Giovedì 16 Settembre 2010
ARTI e MESTIERI
Trieste au Miroir
Ci può essere una narrazione che fa cornice a un ritratto o, per dirla in altro modo, ci può essere un ritratto che si riflette nel contesto che lo contiene? Questo è l'assunto da cui parte il progetto espositivo che Stefano Visintin ha immaginato (e poi pazientemente costruito, tessera dopo tessera, come fossimo in presenza di un mosaico) per l'appuntamento che il 16 settembre 2010 verrà ospitato al Circolo delle Generali, all'interno della sesta edizione del festival Triestèfotografia, "identità e differenze a geometria variabile".
Eppure il lavoro fotografico di Stefano Visintin non si è fermato allo scatto e al successivo montaggio all'interno di questo progetto generale; no, il progetto è andato oltre, è sconfinato oltre il piano della fotografia, per approdare a un coinvolgimento di nove scrittori che a loro volta hanno raccontato le immagini (le persone ritratte) per mezzo di una loro storia, di una loro fantasia. In questo modo la realtà che Visintin ha fissato, con camera digitale reflex, sotto il tema generale delle "Arti e Mestieri", ci fa intravedere un piano narrativo a più livelli: l'interpretazione del volto della persona inquadrata (con tutti gli effetti di colore, chiaroscuro, taglio fotografico); un gioco di collage a far da cornice o da supporto (in modo che attorno alla persona ritratta viene riprodotto il mondo che la contiene: il suo ambiente o la città di Trieste); la testimonianza della parola che entra a viva forza e in parallelo all'immediatezza fotografica. Il risultato è una narrazione ininterrotta, fotografica e letteraria, nonchè multilingue e pluriculturale, sui personaggi e le storie della Città, in un continuo rispecchiarsi di volti, scorci e situazioni.
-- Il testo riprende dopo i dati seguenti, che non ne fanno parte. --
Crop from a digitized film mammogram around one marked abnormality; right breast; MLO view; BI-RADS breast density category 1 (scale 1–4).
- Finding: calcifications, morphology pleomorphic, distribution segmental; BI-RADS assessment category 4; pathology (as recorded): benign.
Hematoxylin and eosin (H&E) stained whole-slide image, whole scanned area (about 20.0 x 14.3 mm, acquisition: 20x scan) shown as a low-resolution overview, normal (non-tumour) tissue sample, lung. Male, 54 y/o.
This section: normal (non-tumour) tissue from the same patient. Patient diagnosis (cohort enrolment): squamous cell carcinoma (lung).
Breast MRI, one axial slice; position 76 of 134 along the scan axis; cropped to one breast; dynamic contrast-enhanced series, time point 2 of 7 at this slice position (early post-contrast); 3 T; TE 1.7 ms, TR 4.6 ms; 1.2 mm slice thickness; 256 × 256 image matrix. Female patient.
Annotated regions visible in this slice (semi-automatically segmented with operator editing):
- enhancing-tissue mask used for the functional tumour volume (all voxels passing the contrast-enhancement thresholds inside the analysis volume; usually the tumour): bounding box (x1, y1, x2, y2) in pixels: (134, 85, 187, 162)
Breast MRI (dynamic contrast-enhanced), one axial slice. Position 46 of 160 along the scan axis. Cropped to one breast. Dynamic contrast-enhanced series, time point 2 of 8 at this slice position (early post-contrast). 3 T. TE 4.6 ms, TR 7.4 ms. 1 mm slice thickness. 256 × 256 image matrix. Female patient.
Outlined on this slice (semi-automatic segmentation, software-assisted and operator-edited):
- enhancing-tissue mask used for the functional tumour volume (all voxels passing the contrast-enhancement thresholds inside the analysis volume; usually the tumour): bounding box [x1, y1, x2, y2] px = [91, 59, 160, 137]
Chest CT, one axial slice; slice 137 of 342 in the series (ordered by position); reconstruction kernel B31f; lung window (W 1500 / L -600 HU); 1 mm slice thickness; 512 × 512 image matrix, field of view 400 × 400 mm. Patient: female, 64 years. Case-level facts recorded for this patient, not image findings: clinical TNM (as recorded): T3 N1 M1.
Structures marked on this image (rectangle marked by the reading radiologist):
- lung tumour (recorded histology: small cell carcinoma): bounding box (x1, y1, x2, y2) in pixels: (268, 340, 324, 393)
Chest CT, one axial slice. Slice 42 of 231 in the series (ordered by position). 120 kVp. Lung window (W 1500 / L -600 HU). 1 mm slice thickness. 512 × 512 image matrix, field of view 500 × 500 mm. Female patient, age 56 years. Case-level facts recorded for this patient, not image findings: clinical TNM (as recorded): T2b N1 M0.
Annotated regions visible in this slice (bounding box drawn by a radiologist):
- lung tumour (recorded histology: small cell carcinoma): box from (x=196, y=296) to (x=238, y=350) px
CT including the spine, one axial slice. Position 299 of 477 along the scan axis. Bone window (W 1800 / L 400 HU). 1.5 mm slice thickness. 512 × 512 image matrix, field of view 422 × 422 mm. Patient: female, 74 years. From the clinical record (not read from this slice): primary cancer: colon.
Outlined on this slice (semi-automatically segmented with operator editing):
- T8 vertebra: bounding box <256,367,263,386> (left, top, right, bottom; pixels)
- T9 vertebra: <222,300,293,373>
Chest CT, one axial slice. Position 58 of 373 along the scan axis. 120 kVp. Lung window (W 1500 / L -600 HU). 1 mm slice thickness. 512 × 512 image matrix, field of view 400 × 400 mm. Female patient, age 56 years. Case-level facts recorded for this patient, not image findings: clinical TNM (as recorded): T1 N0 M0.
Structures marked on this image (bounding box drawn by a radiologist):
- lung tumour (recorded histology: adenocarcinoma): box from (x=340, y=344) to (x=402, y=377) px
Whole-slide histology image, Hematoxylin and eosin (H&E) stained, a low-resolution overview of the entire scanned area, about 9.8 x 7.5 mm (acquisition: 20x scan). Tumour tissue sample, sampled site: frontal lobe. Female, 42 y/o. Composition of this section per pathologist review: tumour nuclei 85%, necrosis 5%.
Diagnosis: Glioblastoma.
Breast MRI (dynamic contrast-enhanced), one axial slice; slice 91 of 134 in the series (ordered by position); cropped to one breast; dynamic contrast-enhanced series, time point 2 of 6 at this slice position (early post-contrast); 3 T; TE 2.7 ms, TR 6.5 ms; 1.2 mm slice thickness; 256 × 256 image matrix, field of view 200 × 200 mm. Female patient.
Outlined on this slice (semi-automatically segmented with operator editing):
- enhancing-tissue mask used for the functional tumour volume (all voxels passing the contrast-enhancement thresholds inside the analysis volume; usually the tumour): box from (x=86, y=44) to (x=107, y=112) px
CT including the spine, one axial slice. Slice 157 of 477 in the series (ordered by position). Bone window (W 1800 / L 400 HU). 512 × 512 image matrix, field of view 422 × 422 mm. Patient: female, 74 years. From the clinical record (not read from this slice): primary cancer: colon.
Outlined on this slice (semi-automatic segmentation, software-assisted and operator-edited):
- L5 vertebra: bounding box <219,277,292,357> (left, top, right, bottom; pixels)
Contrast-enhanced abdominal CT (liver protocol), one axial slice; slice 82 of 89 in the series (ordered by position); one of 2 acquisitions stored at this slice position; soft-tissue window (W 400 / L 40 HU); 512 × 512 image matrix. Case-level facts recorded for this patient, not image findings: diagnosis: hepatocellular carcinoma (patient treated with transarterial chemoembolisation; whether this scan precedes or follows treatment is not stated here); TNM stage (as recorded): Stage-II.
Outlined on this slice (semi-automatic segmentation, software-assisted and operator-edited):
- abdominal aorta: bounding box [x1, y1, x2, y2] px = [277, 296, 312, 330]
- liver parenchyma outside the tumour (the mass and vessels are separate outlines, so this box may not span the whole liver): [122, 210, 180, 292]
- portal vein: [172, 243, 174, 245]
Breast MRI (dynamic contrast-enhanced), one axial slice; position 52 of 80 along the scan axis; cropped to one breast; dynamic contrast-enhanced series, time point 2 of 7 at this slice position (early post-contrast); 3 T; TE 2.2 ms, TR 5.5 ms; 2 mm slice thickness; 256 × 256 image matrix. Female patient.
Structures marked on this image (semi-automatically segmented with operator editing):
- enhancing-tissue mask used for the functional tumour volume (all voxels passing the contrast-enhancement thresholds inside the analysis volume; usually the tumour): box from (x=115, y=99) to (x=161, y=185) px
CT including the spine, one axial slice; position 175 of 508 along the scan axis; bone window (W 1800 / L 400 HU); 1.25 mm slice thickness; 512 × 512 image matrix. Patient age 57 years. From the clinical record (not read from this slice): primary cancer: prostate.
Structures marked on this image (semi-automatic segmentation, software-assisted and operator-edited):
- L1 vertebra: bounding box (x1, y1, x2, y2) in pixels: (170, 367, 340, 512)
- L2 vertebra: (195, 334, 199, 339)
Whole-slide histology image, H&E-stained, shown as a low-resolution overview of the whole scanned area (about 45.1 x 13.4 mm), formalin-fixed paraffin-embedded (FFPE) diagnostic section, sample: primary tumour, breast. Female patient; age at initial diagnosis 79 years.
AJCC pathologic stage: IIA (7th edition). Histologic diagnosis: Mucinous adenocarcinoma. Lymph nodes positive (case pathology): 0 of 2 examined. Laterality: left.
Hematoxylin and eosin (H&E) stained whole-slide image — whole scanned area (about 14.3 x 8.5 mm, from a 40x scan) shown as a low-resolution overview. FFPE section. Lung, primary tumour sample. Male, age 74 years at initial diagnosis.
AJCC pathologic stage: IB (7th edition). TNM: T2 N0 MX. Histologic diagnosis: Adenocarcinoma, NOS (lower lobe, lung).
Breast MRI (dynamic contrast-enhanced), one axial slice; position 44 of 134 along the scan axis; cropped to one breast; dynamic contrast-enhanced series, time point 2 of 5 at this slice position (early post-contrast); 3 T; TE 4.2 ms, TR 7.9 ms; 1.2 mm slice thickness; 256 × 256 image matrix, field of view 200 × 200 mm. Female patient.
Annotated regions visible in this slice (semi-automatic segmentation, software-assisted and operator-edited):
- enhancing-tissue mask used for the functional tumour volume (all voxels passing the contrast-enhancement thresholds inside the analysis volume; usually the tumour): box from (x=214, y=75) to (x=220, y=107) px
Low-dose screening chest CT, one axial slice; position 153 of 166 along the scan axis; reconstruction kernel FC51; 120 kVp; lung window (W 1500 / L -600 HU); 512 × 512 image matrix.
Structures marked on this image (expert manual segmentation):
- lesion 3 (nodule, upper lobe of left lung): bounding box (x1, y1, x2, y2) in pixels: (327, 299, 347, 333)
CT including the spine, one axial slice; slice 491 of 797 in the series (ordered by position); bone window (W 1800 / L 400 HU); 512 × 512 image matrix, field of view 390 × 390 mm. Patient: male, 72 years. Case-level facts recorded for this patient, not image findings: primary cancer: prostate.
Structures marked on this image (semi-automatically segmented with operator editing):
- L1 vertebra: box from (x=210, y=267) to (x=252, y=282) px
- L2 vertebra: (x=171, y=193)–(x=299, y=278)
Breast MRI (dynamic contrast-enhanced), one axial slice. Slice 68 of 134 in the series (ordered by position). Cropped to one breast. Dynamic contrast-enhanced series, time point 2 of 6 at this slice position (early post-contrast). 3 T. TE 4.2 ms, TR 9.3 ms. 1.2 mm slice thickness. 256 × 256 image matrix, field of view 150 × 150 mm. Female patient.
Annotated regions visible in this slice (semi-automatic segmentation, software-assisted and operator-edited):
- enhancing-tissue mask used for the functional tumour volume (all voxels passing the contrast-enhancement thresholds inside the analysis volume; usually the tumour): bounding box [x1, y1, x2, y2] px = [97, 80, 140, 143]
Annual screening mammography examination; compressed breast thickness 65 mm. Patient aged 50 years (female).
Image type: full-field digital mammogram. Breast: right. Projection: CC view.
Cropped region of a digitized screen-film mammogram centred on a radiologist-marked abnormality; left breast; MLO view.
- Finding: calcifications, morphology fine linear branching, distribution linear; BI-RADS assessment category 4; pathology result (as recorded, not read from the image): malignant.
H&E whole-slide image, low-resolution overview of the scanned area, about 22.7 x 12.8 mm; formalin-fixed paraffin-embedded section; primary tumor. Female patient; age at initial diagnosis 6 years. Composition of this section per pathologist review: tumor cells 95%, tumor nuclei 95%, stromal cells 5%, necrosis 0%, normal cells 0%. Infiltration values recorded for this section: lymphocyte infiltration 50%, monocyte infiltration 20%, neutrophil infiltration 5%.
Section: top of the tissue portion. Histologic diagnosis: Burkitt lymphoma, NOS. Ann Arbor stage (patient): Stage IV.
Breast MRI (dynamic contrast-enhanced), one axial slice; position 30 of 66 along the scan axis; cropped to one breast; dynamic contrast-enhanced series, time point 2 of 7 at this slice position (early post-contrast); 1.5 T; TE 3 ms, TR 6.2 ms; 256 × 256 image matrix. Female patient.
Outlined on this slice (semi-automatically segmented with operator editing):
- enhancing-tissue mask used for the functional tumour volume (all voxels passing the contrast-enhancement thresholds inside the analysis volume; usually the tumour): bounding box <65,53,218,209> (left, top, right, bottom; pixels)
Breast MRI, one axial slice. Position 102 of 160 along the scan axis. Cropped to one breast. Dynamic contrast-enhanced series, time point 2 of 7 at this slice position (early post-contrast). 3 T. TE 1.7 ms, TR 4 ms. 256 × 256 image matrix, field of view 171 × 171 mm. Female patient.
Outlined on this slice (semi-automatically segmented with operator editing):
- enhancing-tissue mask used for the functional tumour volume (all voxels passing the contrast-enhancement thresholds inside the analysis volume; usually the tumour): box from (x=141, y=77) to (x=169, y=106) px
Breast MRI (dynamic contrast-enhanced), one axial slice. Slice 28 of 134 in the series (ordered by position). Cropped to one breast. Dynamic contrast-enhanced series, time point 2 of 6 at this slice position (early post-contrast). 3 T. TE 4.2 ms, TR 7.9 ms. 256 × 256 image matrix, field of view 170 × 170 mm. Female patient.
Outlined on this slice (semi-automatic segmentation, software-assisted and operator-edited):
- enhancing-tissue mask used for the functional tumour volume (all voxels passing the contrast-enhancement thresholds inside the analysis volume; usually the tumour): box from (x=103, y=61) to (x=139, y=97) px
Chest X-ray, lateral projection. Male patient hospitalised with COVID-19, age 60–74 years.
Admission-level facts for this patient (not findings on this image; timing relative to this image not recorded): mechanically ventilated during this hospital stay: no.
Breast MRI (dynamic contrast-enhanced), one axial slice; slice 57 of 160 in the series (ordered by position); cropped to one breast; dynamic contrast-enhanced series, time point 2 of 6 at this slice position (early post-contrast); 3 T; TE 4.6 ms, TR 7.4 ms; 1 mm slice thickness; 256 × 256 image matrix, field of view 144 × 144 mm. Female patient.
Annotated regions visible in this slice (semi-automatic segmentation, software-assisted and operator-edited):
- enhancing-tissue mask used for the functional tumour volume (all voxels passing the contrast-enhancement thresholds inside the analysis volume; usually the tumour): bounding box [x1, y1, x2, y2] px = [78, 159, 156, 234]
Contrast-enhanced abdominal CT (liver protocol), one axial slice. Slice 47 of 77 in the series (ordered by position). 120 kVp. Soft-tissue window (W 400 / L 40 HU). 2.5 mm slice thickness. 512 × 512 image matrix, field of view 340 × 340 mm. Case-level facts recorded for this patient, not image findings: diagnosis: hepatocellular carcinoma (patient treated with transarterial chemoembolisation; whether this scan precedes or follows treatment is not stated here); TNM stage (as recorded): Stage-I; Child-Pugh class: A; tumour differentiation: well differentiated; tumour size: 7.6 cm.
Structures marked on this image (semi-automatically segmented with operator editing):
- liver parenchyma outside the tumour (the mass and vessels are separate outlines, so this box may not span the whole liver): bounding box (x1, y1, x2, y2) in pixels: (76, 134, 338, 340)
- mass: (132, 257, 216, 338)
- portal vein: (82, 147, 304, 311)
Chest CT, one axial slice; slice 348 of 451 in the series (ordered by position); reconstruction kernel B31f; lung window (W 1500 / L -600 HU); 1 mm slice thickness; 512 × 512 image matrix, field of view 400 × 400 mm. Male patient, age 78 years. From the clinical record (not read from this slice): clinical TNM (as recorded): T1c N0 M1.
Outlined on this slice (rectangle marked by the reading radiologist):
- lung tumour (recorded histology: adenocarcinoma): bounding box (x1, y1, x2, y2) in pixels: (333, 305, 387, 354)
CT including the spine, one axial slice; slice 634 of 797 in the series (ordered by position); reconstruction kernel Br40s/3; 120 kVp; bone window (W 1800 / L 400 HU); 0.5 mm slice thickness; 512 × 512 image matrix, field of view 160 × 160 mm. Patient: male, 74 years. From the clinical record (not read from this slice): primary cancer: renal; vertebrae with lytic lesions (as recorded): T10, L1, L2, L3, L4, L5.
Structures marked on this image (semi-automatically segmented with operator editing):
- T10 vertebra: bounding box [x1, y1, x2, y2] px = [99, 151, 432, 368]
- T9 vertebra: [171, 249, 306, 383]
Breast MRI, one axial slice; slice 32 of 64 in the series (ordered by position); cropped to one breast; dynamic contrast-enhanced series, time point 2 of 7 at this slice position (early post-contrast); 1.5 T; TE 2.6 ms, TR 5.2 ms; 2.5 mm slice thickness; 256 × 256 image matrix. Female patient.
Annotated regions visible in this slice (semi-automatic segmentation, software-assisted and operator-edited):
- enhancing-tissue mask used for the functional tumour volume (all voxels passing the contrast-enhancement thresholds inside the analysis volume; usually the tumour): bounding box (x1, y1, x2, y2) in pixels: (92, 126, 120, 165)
Alla realizzazione del tessuto interconnettivo narrativo hanno partecipato gli scrittori: Paolo Carbonaio, Massimiliano Forza, Claudio Grisancich, Marko Kravos, Giuseppe O. Longo, Marina Moretti, Gabriella Musetti, Marina Torossi Tevini e Patrizia Vascotto che hanno costruito le loro storie solamente a fronte di alcuni ritratti fotografici forniti dall'autore.
La vernice è fissata per le ore 18:30; nel corso della serata la mostra sarà "recitata" dall'attrice Maria Teresa Celani, mentre il rinfresco sarà offerto da EPPINGER Cafè, il Caffè Letterario, di via Dante 2 a Trieste.
La mostra è stata curata da Claudio Grisancich con la collaborazione di Roberto Vidali dell'Associazione Culturale JULIET e sarà aperta dal 16 al 30 settembre con il seguente orario:dal lunedì al giovedì dalle 9:30 alle 12:30 e dalle 15:00 alle18:30; al venerdì dalle 9:30 alle 12:30 e dalle 15:00 alle17:00.